James Feustel of the culinary arts program at Drexel says the partnership is a great chance for his students to work on solving real-world problems for an operating restaurant. Drexel created a "restaurant lab" class for the project, where students will source ingredients, compute costs, test equipment, and help with kitchen design and recipe development for Carla Hall's Southern Kitchen.
We spoke with her about the collaboration and the cuisine at her new restaurant.
Q: What prompted the collaboration with Drexel?
A: We wanted to find out how we could cut costs but maintain quality. We went to a meeting with Drexel and began discussing all the possibilities, and we talked about the possibility of creating a class.
Do you benefit as much as the students do from the partnership?
Absolutely. It's definitely a two-way street. Talking to the students this week, I knew that I wanted to cook my grandma's food, but I want their perspective; they're coming from the outside. That's invaluable to me. It's also commercializing the recipes. It's one thing to make this food for one person or 100, it's another to make it for 600 people a day, and that's where the students come in.
What's on the menu?
It's basically my grandmother's food that I grew up on, the Sunday suppers that we had at her house after church. It's meant to be a love letter to Nashville. . . . hot chicken and seven sides that are vegetarian. When I was growing, everything came from the garden. As a Southerner and an African American, I really want to showcase this food and debunk the myth that it's all unhealthy.
You were opposed to opening a restaurant before. Why?
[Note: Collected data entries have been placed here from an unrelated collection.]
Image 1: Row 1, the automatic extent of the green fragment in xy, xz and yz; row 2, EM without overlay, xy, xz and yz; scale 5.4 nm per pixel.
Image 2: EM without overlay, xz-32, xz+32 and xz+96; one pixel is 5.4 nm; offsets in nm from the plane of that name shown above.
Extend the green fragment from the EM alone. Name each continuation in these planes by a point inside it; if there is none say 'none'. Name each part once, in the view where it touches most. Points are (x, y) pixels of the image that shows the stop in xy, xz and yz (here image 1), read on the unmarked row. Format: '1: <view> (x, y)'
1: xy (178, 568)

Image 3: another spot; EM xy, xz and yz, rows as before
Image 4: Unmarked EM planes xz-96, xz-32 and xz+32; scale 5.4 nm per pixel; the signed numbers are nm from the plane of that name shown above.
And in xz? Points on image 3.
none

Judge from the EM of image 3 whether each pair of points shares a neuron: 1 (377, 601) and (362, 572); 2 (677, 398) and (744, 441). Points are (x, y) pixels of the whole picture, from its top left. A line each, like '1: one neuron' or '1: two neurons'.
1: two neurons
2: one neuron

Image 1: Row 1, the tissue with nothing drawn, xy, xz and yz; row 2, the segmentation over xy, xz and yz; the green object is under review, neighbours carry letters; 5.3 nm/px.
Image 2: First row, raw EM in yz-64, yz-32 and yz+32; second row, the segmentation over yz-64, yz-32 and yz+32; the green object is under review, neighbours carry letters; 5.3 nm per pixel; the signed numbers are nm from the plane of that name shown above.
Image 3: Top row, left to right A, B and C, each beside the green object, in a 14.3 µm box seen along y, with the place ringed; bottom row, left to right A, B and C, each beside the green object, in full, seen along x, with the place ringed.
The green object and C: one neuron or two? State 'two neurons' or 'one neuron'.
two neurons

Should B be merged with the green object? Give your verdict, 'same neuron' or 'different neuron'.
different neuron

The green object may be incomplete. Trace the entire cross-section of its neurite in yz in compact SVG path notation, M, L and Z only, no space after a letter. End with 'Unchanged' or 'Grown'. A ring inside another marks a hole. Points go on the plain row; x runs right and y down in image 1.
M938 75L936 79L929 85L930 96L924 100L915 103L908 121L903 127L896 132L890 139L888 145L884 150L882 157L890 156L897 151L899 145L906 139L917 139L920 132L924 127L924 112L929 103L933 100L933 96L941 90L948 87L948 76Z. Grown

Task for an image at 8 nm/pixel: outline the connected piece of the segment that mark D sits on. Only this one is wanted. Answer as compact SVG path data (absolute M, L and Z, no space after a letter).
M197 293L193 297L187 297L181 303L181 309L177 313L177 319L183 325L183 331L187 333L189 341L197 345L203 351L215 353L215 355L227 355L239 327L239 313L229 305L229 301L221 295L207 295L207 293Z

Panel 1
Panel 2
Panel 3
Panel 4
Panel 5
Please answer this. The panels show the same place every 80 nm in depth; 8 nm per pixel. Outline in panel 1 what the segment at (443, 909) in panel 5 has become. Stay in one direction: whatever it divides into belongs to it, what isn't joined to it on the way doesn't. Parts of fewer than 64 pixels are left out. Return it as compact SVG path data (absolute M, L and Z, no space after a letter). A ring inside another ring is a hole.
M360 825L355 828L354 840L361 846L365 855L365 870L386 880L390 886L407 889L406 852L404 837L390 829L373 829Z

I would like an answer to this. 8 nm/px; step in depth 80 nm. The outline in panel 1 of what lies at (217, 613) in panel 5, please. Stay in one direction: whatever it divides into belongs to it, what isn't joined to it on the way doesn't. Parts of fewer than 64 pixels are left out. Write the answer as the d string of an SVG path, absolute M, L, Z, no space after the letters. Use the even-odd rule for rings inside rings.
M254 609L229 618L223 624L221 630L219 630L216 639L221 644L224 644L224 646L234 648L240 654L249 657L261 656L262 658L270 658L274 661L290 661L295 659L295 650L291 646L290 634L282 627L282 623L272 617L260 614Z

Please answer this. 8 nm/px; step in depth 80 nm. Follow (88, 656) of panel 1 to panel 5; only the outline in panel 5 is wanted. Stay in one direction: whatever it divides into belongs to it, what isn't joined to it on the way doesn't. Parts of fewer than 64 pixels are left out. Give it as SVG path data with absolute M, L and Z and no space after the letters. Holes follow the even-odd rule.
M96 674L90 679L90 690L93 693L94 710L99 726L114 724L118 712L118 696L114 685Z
I didn't want to open a restaurant just for the sake of opening a restaurant. I wanted to be passionate about it. My business partner showed me a space in New York. When I went to see it, I thought it reminded me of (the Southern tradition of) a "meat and three." I found myself thinking about the possibilities. Every day, I would check with myself: Is this really what you want to do? I'm scared and nervous, but I should be.
You and the students recently held a dinner at Drexel testing out some of your menu items with local people as taste testers. How did it go?
The students did a great job of roasting the chicken and tossing it in the hot oil. I loved it.
Just going around and talking to the people, they seemed happy. I met a woman who said she is the queen of mac and cheese, and she enjoyed it very much. She asked, "How did you get it so light?" She makes the traditional version of mac and cheese, but she still liked the lighter version, that's the idea behind having vegetarian sides. The point is to maintain our culture and tradition, but also create dishes that we can live with.
What do you hope will come from the collaboration, for both you and the students?
I hope to open a Carla Hall's Southern Kitchen at Drexel or somewhere in Philadelphia. Imagine having students who worked on this project, then work with the project they helped to develop.
This is my first restaurant, so I have a lot to learn. The learning curve is a two-way street - they're learning with me and I hope this becomes a great long-term relationship with Drexel.